Allison Moorer, 2008
By Mark Guarino
Oh, to remember those innocent days of Lilith Fair when an all-day slate of women performers could fill an amphitheater without one of them having to lip sync, shave their head in a pill-induced haze, helicopter to rehab or prepare pre-trial testimony against their baby daddies.
“It’s almost like there was a backlash —‘oh, we won’t be having anymore of that!’ They had to put what Steve (Earle) calls the short pant bands like Limp Bizkit as almost a reaction — ‘you can’t play two women back to back on the radio, you can’t have two women on a bill.’ Believe it or not, people are adhering to this philosophy when it’s been proven to be bullshit time and time again!”
Allison Moorer, a country music eclectic who has released seven albums in nine years and whose collaborations run the gamut from Kid Rock to Wilco’s Jay Bennett, is assured of music business rigidity. She was ushered into the halls of Nashville with expectations she would become a stadium diva in the Faith Hill mold. When that didn’t happen, she hop-scotched labels, juggled music styles and made certain to demonstrate “what looks good at Wal-Mart is not pleasing to me.”
Back to Lilith Fair. Moorer missed out, since her debut album arrived in 1998, a year before the tour made its last stop. Now with a catalog of songs on her back and years logged on the road, Moorer is experienced in knowing how the music industry likes to position women in the post-Britney era.

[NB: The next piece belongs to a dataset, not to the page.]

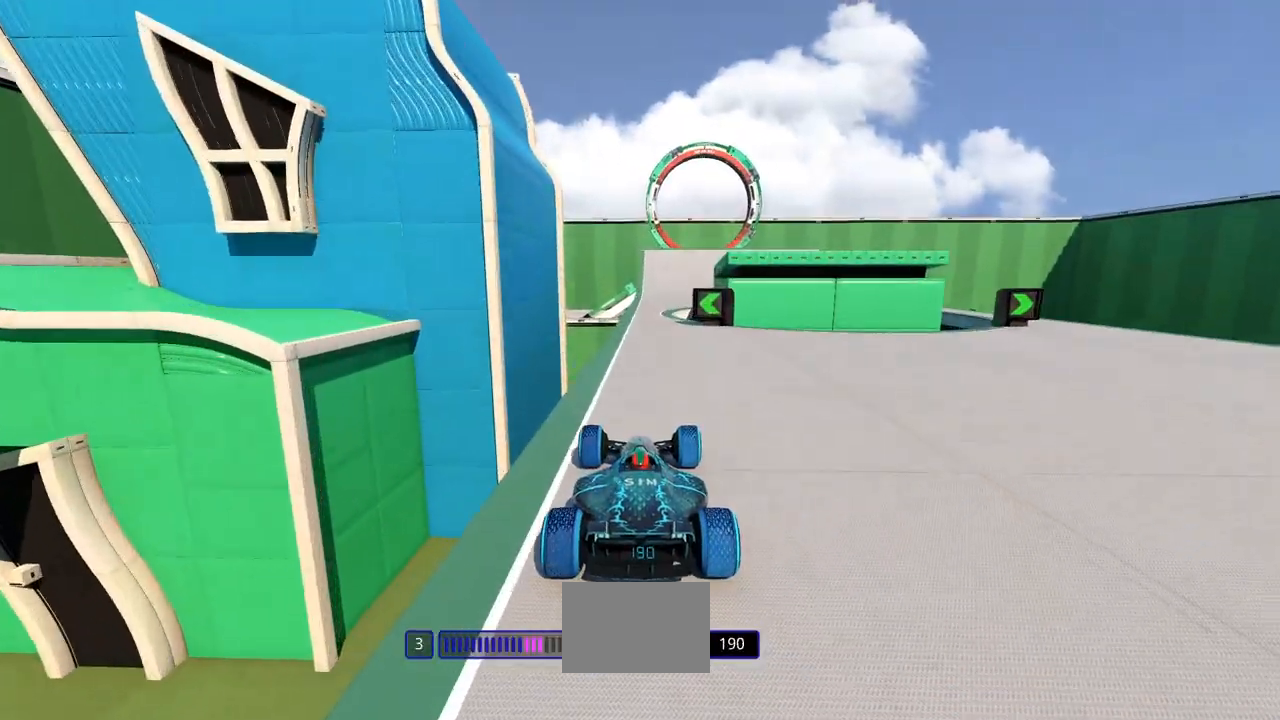
{"keys": ["up"], "events": []}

“The ways we are encouraged to be feminine is to be cute or shake our butt or to be non-threatening in a very traditional way that makes men comfortable. There are not many dimensions … I thought I could explore these really strong voices and shed a light on how great these songs are and how we do have something to say and how, guess what, our take it unique,” she said.
The result: Mockingbird (New Line), her new album, featuring interpretive covers of songs written by a wide slate of women, from Cat Power to Ma Rainey to Nina Simone. Her voice is the continuing thread, whether spitting out lyrics on Patti Smith’s “Dancing Barefoot” or singing gently to her refashioning of June Carter Cash’s “Ring of Fire” as a ballad, with fizzy drum loops and trembling organ. Nashville guitar ace Buddy Miller produced the sessions, but it was Moorer who made the suggestion that “Daddy Goodbye Blues,” written by early century blues shouter Rainey, should sound so primal, her voice should sound like it is clawing to be heard above the drum’s ghostly thud and Earle’s scratchy, thumb-picked guitar.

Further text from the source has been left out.